> **Collected data entries**
════════
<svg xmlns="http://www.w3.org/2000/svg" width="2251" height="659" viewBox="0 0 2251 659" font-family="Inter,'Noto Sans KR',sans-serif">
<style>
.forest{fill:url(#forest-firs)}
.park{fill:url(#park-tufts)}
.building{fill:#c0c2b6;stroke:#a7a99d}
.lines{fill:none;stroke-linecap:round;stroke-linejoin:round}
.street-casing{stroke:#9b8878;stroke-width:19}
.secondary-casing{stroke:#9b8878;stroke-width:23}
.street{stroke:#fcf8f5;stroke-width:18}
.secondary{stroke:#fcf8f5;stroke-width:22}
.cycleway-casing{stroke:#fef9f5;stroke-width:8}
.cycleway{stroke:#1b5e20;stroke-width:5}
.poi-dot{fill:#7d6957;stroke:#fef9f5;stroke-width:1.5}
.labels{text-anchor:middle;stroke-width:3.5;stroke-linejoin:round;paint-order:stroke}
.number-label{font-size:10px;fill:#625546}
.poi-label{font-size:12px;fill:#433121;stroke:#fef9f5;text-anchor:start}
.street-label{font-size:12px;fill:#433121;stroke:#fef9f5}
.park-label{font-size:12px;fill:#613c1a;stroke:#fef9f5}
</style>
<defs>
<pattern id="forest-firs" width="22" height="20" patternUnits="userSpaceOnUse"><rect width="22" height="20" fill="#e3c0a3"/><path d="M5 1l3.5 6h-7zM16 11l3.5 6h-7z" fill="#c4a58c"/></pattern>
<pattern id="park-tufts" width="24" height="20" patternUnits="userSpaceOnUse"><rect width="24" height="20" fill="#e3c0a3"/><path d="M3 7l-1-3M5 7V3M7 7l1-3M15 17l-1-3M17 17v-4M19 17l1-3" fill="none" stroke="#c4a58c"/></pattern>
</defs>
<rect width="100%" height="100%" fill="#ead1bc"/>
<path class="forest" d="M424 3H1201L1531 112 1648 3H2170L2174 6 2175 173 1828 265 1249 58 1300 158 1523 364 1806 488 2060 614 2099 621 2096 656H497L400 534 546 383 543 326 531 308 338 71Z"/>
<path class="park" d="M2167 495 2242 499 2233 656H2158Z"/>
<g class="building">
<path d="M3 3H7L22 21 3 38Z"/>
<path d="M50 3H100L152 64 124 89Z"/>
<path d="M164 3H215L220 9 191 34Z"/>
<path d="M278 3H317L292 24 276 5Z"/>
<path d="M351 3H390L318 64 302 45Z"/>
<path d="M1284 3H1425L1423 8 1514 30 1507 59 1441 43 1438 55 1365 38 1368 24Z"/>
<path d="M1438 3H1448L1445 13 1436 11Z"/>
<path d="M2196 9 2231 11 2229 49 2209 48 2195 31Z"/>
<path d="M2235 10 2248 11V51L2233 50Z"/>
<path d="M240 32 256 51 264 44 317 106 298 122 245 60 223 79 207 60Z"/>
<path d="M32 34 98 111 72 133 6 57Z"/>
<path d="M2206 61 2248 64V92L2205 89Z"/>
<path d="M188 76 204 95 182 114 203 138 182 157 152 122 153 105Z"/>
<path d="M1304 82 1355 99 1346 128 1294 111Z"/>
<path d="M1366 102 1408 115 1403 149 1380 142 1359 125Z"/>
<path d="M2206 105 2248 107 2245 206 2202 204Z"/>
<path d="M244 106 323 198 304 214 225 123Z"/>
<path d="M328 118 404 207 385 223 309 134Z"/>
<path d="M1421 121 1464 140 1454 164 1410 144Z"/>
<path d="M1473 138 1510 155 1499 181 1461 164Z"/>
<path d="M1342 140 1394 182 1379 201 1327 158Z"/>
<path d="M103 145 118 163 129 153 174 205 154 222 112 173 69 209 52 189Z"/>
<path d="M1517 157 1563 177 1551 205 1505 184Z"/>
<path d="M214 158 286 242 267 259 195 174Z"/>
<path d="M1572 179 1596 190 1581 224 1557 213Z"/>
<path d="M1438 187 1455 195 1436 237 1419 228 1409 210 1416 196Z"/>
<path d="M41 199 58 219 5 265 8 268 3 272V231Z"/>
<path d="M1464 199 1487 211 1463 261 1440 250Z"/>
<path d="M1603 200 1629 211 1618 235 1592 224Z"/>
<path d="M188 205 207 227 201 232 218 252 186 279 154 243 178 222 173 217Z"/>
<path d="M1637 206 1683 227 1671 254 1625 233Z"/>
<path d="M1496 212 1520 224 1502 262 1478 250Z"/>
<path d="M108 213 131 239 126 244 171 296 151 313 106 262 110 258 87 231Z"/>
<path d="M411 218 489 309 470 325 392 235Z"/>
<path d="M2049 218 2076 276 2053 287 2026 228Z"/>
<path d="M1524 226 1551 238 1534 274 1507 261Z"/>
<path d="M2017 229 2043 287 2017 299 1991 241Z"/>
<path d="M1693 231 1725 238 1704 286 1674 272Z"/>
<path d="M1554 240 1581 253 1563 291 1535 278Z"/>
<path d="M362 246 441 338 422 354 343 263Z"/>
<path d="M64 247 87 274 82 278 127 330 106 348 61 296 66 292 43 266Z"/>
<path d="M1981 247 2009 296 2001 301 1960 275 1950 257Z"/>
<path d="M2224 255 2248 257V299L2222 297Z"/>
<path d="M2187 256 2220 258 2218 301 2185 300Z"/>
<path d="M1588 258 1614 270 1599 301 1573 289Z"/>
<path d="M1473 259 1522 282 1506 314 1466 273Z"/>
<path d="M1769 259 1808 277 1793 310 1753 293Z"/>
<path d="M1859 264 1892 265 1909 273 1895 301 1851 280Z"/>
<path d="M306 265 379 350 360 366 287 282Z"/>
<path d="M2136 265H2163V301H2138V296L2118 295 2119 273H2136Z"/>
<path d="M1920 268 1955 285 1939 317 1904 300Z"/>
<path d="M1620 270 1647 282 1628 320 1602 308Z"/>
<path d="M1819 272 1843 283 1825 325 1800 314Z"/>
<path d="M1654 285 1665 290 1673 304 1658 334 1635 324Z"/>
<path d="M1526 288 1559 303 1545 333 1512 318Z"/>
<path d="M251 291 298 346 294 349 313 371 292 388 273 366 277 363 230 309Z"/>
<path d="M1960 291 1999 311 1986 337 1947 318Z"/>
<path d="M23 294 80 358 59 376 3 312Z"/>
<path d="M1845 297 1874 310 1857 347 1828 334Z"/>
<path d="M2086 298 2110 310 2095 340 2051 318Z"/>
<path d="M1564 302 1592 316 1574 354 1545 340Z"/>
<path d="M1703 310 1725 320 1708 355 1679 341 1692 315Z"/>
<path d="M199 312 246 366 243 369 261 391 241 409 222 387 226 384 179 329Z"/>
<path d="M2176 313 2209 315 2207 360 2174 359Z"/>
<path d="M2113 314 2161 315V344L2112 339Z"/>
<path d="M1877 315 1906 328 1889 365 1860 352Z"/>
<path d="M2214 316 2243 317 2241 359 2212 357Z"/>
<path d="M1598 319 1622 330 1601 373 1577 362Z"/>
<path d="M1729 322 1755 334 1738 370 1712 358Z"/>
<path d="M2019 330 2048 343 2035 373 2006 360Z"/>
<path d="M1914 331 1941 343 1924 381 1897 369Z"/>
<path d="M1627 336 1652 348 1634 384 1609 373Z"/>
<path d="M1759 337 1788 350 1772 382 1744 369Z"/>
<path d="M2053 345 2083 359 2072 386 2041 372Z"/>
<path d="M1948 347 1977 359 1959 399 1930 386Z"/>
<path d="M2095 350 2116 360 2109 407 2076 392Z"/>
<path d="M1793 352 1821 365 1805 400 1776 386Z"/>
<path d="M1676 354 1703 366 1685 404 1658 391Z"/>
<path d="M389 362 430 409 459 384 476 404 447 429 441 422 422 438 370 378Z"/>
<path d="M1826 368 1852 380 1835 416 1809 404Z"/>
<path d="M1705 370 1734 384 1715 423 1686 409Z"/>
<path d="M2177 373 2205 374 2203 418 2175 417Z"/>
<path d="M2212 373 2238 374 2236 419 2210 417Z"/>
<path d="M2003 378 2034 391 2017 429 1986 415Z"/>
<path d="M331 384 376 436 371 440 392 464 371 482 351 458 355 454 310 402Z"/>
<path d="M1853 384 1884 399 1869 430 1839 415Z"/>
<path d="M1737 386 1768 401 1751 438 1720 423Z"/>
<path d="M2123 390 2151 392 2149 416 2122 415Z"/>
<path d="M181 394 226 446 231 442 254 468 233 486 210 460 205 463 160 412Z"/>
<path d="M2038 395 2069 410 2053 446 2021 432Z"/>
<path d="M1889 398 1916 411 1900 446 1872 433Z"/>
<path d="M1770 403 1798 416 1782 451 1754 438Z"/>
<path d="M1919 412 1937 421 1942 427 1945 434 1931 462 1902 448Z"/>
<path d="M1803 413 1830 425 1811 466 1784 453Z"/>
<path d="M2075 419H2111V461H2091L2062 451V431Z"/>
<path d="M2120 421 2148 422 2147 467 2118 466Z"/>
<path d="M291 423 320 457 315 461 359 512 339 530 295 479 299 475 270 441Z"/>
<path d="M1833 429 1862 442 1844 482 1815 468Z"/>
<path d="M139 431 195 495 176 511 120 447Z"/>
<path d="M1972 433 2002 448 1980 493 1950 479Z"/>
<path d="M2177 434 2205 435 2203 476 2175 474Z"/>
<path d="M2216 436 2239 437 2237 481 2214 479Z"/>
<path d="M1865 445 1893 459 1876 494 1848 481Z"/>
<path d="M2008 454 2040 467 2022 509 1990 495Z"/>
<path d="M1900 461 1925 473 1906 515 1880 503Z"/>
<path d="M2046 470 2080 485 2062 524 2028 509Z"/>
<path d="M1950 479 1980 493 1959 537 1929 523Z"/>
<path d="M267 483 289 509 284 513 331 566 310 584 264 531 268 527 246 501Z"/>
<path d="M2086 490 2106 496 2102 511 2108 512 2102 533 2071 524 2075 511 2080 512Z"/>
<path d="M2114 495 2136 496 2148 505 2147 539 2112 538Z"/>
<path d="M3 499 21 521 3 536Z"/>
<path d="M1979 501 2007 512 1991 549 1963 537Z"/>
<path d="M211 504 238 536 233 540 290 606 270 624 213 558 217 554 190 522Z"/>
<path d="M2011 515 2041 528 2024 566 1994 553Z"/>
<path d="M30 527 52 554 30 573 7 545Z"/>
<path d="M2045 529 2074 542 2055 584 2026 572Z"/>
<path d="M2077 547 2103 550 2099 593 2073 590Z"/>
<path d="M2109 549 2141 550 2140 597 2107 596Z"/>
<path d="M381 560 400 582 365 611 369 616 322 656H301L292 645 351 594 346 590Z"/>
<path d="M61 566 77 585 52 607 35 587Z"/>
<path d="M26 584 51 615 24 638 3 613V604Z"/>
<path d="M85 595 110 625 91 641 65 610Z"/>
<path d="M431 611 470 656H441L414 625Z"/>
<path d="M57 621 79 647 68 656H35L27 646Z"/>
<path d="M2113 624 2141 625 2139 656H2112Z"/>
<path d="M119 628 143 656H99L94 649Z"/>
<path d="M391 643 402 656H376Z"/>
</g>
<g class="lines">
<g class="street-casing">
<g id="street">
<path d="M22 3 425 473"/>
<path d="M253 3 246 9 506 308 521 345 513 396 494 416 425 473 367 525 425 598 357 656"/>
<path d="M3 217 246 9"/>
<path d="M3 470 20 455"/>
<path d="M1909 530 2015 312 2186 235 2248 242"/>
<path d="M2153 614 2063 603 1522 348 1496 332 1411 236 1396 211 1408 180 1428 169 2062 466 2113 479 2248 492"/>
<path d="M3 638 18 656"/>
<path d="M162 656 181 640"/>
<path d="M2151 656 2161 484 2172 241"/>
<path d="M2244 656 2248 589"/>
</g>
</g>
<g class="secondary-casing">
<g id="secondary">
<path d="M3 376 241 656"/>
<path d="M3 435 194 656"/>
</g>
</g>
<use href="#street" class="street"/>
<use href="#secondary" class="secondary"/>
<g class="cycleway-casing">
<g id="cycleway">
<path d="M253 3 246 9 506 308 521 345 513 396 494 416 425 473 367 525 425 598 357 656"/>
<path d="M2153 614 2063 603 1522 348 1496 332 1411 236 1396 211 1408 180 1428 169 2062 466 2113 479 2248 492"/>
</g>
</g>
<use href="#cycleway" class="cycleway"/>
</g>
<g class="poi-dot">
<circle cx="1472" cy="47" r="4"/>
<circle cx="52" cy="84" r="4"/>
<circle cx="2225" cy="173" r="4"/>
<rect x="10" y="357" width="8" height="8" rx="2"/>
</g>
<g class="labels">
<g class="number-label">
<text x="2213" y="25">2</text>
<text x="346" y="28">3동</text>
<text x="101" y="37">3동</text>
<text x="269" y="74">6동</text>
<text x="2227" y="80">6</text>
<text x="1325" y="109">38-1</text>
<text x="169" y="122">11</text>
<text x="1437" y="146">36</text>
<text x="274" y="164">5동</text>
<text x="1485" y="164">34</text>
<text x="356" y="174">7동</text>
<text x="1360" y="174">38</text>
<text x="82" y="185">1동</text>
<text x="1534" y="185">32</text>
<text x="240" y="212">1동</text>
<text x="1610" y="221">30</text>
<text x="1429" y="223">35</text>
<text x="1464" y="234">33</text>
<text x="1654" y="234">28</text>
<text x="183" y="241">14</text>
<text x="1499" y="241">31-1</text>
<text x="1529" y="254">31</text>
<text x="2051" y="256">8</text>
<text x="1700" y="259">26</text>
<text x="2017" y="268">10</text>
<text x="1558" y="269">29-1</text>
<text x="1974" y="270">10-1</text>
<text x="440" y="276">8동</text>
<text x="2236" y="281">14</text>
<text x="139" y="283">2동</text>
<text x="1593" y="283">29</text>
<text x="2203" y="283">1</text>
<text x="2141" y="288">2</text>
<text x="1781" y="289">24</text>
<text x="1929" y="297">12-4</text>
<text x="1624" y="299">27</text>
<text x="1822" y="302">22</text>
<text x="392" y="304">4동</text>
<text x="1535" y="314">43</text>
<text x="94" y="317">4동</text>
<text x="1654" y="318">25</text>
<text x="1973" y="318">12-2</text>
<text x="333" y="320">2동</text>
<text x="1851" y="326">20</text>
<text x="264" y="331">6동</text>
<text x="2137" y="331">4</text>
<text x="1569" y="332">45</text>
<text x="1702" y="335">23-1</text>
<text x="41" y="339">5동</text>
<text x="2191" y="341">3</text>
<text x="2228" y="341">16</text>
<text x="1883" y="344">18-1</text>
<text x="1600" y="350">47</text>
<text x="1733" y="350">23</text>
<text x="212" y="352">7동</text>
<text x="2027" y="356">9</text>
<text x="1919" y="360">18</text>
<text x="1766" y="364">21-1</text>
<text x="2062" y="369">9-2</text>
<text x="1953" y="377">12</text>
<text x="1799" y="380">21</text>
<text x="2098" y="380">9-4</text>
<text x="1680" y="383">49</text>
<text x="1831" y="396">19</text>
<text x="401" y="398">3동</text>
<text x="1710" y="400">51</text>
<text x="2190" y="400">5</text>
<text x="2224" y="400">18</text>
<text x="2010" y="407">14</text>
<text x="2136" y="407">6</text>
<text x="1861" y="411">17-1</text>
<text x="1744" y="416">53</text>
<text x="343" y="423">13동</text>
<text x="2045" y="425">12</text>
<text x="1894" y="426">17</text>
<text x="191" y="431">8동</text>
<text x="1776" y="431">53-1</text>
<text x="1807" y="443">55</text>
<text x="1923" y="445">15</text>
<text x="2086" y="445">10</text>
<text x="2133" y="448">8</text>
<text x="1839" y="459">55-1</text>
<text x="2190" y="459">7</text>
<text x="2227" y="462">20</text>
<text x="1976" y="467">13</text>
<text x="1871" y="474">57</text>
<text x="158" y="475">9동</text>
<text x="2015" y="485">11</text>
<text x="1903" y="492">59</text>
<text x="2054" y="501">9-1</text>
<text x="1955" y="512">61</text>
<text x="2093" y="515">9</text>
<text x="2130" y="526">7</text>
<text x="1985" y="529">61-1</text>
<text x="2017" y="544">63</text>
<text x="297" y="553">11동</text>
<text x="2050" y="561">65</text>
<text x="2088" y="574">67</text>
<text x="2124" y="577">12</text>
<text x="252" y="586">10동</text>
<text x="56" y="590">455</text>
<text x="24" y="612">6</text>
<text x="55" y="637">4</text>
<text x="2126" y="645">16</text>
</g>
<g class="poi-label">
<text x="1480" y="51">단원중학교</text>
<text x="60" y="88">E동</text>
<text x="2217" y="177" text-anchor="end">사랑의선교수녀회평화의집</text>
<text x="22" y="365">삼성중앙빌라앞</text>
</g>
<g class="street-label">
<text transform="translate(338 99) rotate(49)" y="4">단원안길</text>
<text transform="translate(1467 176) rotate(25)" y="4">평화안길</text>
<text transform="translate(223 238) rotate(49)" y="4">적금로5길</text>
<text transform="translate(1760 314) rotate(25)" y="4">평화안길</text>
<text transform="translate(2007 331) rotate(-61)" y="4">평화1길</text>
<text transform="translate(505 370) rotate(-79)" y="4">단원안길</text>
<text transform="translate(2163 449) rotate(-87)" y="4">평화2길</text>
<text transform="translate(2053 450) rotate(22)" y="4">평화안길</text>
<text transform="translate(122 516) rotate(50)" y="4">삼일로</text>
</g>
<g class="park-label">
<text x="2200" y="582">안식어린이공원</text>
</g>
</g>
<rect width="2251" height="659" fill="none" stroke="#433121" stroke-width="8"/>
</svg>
════════
> **AIM OF THE TASK**
From the entries above, copy each line that holds "labels".

> **OUTPUT**
.labels{text-anchor:middle;stroke-width:3.5;stroke-linejoin:round;paint-order:stroke}
<g class="labels">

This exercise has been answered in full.